• The task: Images are not part of the copy; write out the rest of the data exactly as given.
*** Task inputs ***
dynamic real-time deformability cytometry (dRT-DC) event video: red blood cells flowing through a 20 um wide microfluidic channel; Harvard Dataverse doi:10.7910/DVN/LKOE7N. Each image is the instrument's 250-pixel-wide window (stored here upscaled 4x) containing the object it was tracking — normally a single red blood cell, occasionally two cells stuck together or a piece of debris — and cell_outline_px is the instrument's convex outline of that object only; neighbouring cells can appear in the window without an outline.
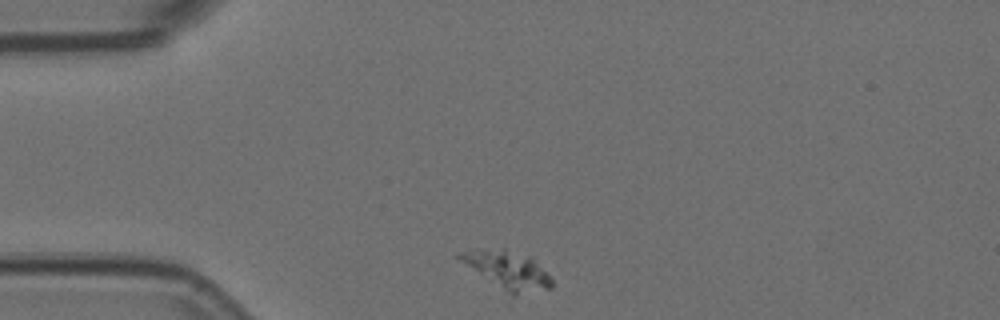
{"species": "Egyptian fruit bat (a non-hibernating species)", "species_latin": "Rousettus aegyptiacus", "temperature_condition": "room temperature", "stored_images_in_passage": 2, "camera_frame_rate_fps": 3000, "um_per_image_px": 0.085, "animal": {"sex": "female"}, "frame": {"image": 1, "passage_image": 1, "time_ms": 0.0, "image_size_px": [1000, 320], "cell_outline_px": [[552, 288], [516, 296], [512, 296], [452, 256], [460, 252], [476, 248], [504, 248], [532, 256], [552, 280]], "centroid_in_image_um": [43.11, 22.92], "position_along_channel_um": 41.9, "area_um2": 20.69}}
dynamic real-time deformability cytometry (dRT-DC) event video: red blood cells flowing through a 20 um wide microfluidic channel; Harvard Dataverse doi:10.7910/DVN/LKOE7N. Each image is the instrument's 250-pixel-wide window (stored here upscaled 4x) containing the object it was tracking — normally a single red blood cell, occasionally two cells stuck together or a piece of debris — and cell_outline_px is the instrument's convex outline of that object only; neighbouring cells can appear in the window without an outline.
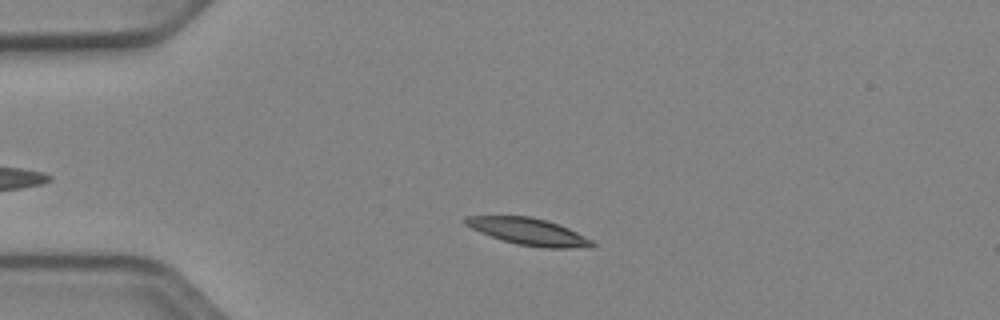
{"species": "Egyptian fruit bat (a non-hibernating species)", "species_latin": "Rousettus aegyptiacus", "temperature_condition": "cold", "stored_images_in_passage": 41, "camera_frame_rate_fps": 3000, "um_per_image_px": 0.085, "animal": {"sex": "female"}, "frame": {"image": 1, "passage_image": 8, "time_ms": 2.333, "image_size_px": [1000, 320], "cell_outline_px": [[596, 244], [592, 248], [544, 248], [516, 244], [500, 240], [480, 232], [464, 224], [464, 216], [528, 216], [544, 220], [568, 228], [592, 240]], "centroid_in_image_um": [44.93, 19.7], "position_along_channel_um": 40.1, "area_um2": 19.83}}
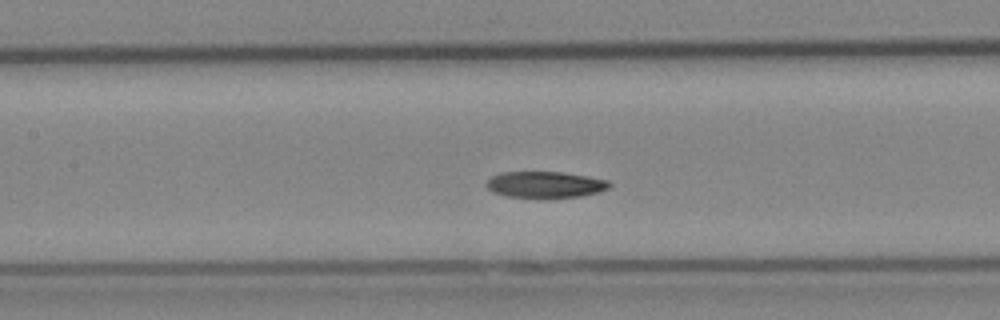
{"frame": {"image": 2, "passage_image": 20, "time_ms": 6.333, "image_size_px": [1000, 320], "cell_outline_px": [[612, 184], [608, 188], [600, 192], [580, 196], [536, 200], [504, 196], [492, 192], [484, 184], [492, 176], [500, 172], [560, 172], [588, 176], [608, 180]], "centroid_in_image_um": [46.31, 15.73], "position_along_channel_um": 161.1, "area_um2": 19.59}}
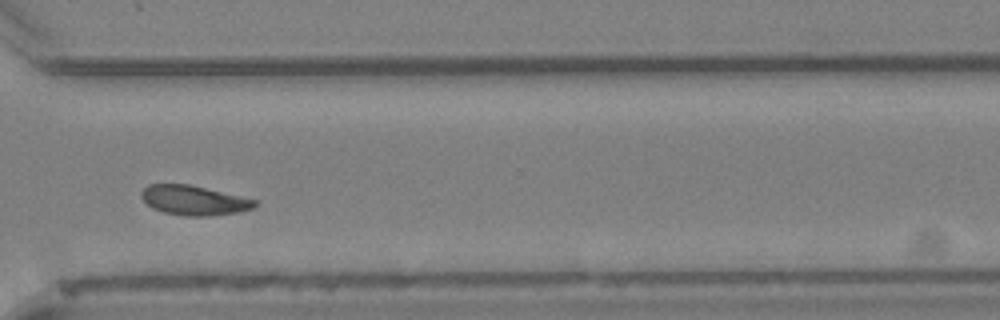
{"frame": {"image": 3, "passage_image": 35, "time_ms": 11.333, "image_size_px": [1000, 320], "cell_outline_px": [[256, 204], [252, 208], [236, 212], [208, 216], [184, 216], [164, 212], [152, 208], [140, 196], [140, 192], [148, 184], [188, 184], [256, 200]], "centroid_in_image_um": [16.42, 17.02], "position_along_channel_um": 354.2, "area_um2": 19.25}, "authors_computed_cell_mechanics": {"area_um2": 19.5942, "velocity_mm_per_s": 3.8516, "shape_relaxation_time_tau1_ms": 4.0535, "shape_relaxation_time_tau2_ms": 6.0245, "deformation_change_tau1": 0.1024, "deformation_change_tau2": 0.1178}}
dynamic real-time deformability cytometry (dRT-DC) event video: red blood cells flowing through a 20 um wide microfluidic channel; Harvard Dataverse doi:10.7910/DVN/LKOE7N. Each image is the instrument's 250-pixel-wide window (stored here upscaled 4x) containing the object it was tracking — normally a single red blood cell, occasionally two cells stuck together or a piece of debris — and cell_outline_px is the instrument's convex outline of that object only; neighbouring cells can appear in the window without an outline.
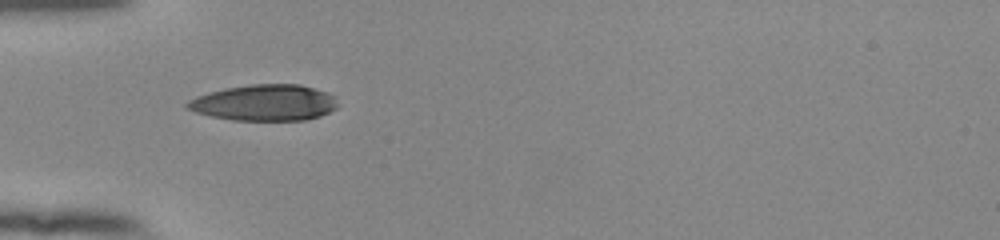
{"species": "human", "species_latin": "Homo sapiens", "temperature_condition": "room temperature", "stored_images_in_passage": 36, "camera_frame_rate_fps": 3000, "um_per_image_px": 0.085, "donor": {"sex": "female"}, "frame": {"image": 1, "passage_image": 1, "time_ms": 0.0, "image_size_px": [1000, 240], "cell_outline_px": [[336, 108], [320, 116], [304, 120], [232, 120], [212, 116], [196, 112], [184, 108], [184, 104], [188, 100], [196, 96], [208, 92], [224, 88], [252, 84], [300, 84], [328, 92], [336, 96]], "centroid_in_image_um": [22.45, 8.72], "position_along_channel_um": 62.5, "area_um2": 31.85}}
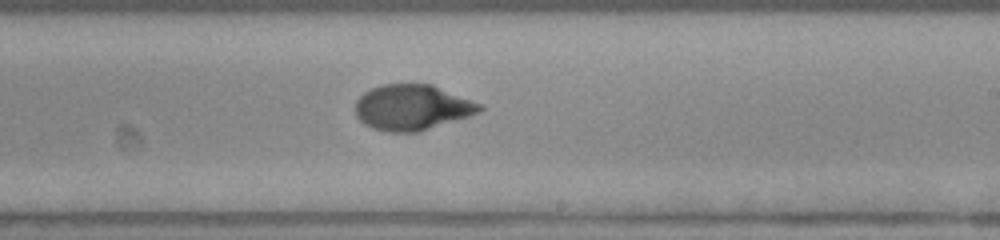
{"frame": {"image": 2, "passage_image": 16, "time_ms": 5.0, "image_size_px": [1000, 240], "cell_outline_px": [[484, 108], [480, 112], [420, 132], [388, 132], [372, 128], [364, 124], [356, 116], [356, 100], [364, 92], [380, 84], [432, 84], [484, 104]], "centroid_in_image_um": [35.05, 9.13], "position_along_channel_um": 253.9, "area_um2": 33.23}}
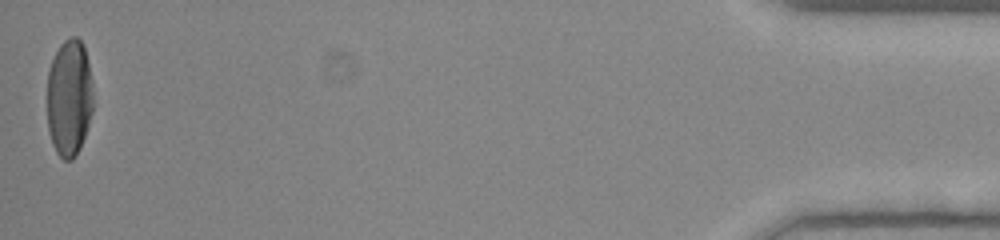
{"frame": {"image": 3, "passage_image": 36, "time_ms": 11.667, "image_size_px": [1000, 240], "cell_outline_px": [[92, 112], [80, 148], [72, 160], [64, 160], [56, 152], [52, 144], [48, 128], [48, 72], [52, 60], [60, 44], [64, 40], [72, 36], [76, 36], [84, 44], [92, 80]], "centroid_in_image_um": [5.89, 8.29], "position_along_channel_um": 429.3, "area_um2": 31.39}, "authors_computed_cell_mechanics": {"area_um2": 32.8304, "velocity_mm_per_s": 3.9125, "shape_relaxation_time_tau1_ms": 4.7442, "shape_relaxation_time_tau2_ms": 0.9803, "deformation_change_tau1": 0.2219, "deformation_change_tau2": 0.0453}}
***
• Solution for this problem:
dynamic real-time deformability cytometry (dRT-DC) event video: red blood cells flowing through a 20 um wide microfluidic channel; Harvard Dataverse doi:10.7910/DVN/LKOE7N. Each image is the instrument's 250-pixel-wide window (stored here upscaled 4x) containing the object it was tracking — normally a single red blood cell, occasionally two cells stuck together or a piece of debris — and cell_outline_px is the instrument's convex outline of that object only; neighbouring cells can appear in the window without an outline.
{"species": "Egyptian fruit bat (a non-hibernating species)", "species_latin": "Rousettus aegyptiacus", "temperature_condition": "room temperature", "stored_images_in_passage": 2, "camera_frame_rate_fps": 3000, "um_per_image_px": 0.085, "animal": {"sex": "female"}, "frame": {"image": 1, "passage_image": 1, "time_ms": 0.0, "image_size_px": [1000, 320], "cell_outline_px": [[552, 288], [516, 296], [512, 296], [452, 256], [460, 252], [476, 248], [504, 248], [532, 256], [552, 280]], "centroid_in_image_um": [43.11, 22.92], "position_along_channel_um": 41.9, "area_um2": 20.69}}
dynamic real-time deformability cytometry (dRT-DC) event video: red blood cells flowing through a 20 um wide microfluidic channel; Harvard Dataverse doi:10.7910/DVN/LKOE7N. Each image is the instrument's 250-pixel-wide window (stored here upscaled 4x) containing the object it was tracking — normally a single red blood cell, occasionally two cells stuck together or a piece of debris — and cell_outline_px is the instrument's convex outline of that object only; neighbouring cells can appear in the window without an outline.
{"species": "Egyptian fruit bat (a non-hibernating species)", "species_latin": "Rousettus aegyptiacus", "temperature_condition": "cold", "stored_images_in_passage": 41, "camera_frame_rate_fps": 3000, "um_per_image_px": 0.085, "animal": {"sex": "female"}, "frame": {"image": 1, "passage_image": 8, "time_ms": 2.333, "image_size_px": [1000, 320], "cell_outline_px": [[596, 244], [592, 248], [544, 248], [516, 244], [500, 240], [480, 232], [464, 224], [464, 216], [528, 216], [544, 220], [568, 228], [592, 240]], "centroid_in_image_um": [44.93, 19.7], "position_along_channel_um": 40.1, "area_um2": 19.83}}
{"frame": {"image": 2, "passage_image": 20, "time_ms": 6.333, "image_size_px": [1000, 320], "cell_outline_px": [[612, 184], [608, 188], [600, 192], [580, 196], [536, 200], [504, 196], [492, 192], [484, 184], [492, 176], [500, 172], [560, 172], [588, 176], [608, 180]], "centroid_in_image_um": [46.31, 15.73], "position_along_channel_um": 161.1, "area_um2": 19.59}}
{"frame": {"image": 3, "passage_image": 35, "time_ms": 11.333, "image_size_px": [1000, 320], "cell_outline_px": [[256, 204], [252, 208], [236, 212], [208, 216], [184, 216], [164, 212], [152, 208], [140, 196], [140, 192], [148, 184], [188, 184], [256, 200]], "centroid_in_image_um": [16.42, 17.02], "position_along_channel_um": 354.2, "area_um2": 19.25}, "authors_computed_cell_mechanics": {"area_um2": 19.5942, "velocity_mm_per_s": 3.8516, "shape_relaxation_time_tau1_ms": 4.0535, "shape_relaxation_time_tau2_ms": 6.0245, "deformation_change_tau1": 0.1024, "deformation_change_tau2": 0.1178}}
dynamic real-time deformability cytometry (dRT-DC) event video: red blood cells flowing through a 20 um wide microfluidic channel; Harvard Dataverse doi:10.7910/DVN/LKOE7N. Each image is the instrument's 250-pixel-wide window (stored here upscaled 4x) containing the object it was tracking — normally a single red blood cell, occasionally two cells stuck together or a piece of debris — and cell_outline_px is the instrument's convex outline of that object only; neighbouring cells can appear in the window without an outline.
{"species": "human", "species_latin": "Homo sapiens", "temperature_condition": "room temperature", "stored_images_in_passage": 36, "camera_frame_rate_fps": 3000, "um_per_image_px": 0.085, "donor": {"sex": "female"}, "frame": {"image": 1, "passage_image": 1, "time_ms": 0.0, "image_size_px": [1000, 240], "cell_outline_px": [[336, 108], [320, 116], [304, 120], [232, 120], [212, 116], [196, 112], [184, 108], [184, 104], [188, 100], [196, 96], [208, 92], [224, 88], [252, 84], [300, 84], [328, 92], [336, 96]], "centroid_in_image_um": [22.45, 8.72], "position_along_channel_um": 62.5, "area_um2": 31.85}}
{"frame": {"image": 2, "passage_image": 16, "time_ms": 5.0, "image_size_px": [1000, 240], "cell_outline_px": [[484, 108], [480, 112], [420, 132], [388, 132], [372, 128], [364, 124], [356, 116], [356, 100], [364, 92], [380, 84], [432, 84], [484, 104]], "centroid_in_image_um": [35.05, 9.13], "position_along_channel_um": 253.9, "area_um2": 33.23}}
{"frame": {"image": 3, "passage_image": 36, "time_ms": 11.667, "image_size_px": [1000, 240], "cell_outline_px": [[92, 112], [80, 148], [72, 160], [64, 160], [56, 152], [52, 144], [48, 128], [48, 72], [52, 60], [60, 44], [64, 40], [72, 36], [76, 36], [84, 44], [92, 80]], "centroid_in_image_um": [5.89, 8.29], "position_along_channel_um": 429.3, "area_um2": 31.39}, "authors_computed_cell_mechanics": {"area_um2": 32.8304, "velocity_mm_per_s": 3.9125, "shape_relaxation_time_tau1_ms": 4.7442, "shape_relaxation_time_tau2_ms": 0.9803, "deformation_change_tau1": 0.2219, "deformation_change_tau2": 0.0453}}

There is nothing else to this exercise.